_What is required:_ Copy the listing lines from the one containing "entreprises, a estimé" through the one containing "на 37% с кресла", swapping "épidémie" for "pandémie" and changing nothing else. Leave the pictures out of your copy.

════════

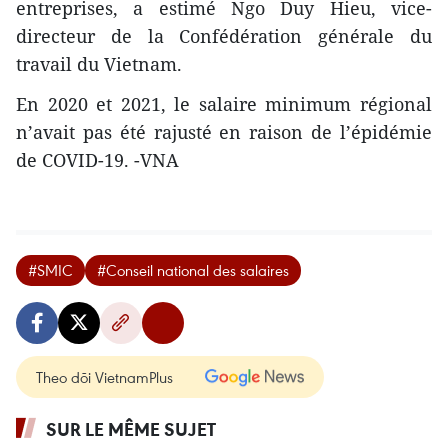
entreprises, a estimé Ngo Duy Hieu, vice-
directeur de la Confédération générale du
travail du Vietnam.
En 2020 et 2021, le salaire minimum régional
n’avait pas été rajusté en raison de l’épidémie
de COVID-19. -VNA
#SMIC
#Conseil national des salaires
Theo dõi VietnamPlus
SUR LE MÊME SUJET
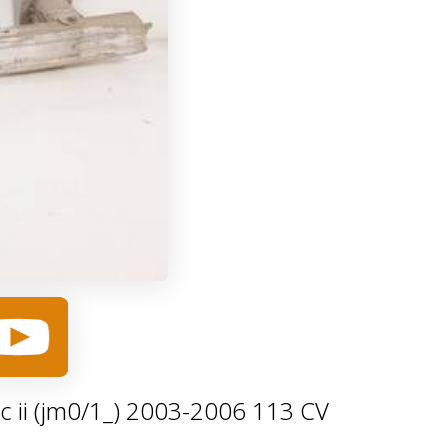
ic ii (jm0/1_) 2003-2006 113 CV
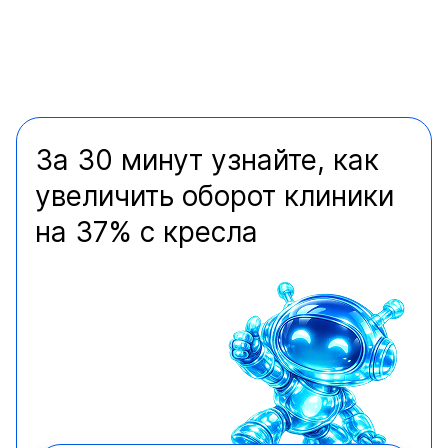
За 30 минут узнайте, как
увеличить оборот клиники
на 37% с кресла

════════

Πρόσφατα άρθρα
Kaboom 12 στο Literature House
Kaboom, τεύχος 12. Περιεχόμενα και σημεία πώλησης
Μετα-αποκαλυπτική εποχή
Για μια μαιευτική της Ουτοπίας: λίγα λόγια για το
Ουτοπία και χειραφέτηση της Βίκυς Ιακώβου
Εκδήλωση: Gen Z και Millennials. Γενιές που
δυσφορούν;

════════

_Result of this exercise:_
entreprises, a estimé Ngo Duy Hieu, vice-
directeur de la Confédération générale du
travail du Vietnam.
En 2020 et 2021, le salaire minimum régional
n’avait pas été rajusté en raison de l’pandémie
de COVID-19. -VNA
#SMIC
#Conseil national des salaires
Theo dõi VietnamPlus
SUR LE MÊME SUJET
ic ii (jm0/1_) 2003-2006 113 CV
За 30 минут узнайте, как
увеличить оборот клиники
на 37% с кресла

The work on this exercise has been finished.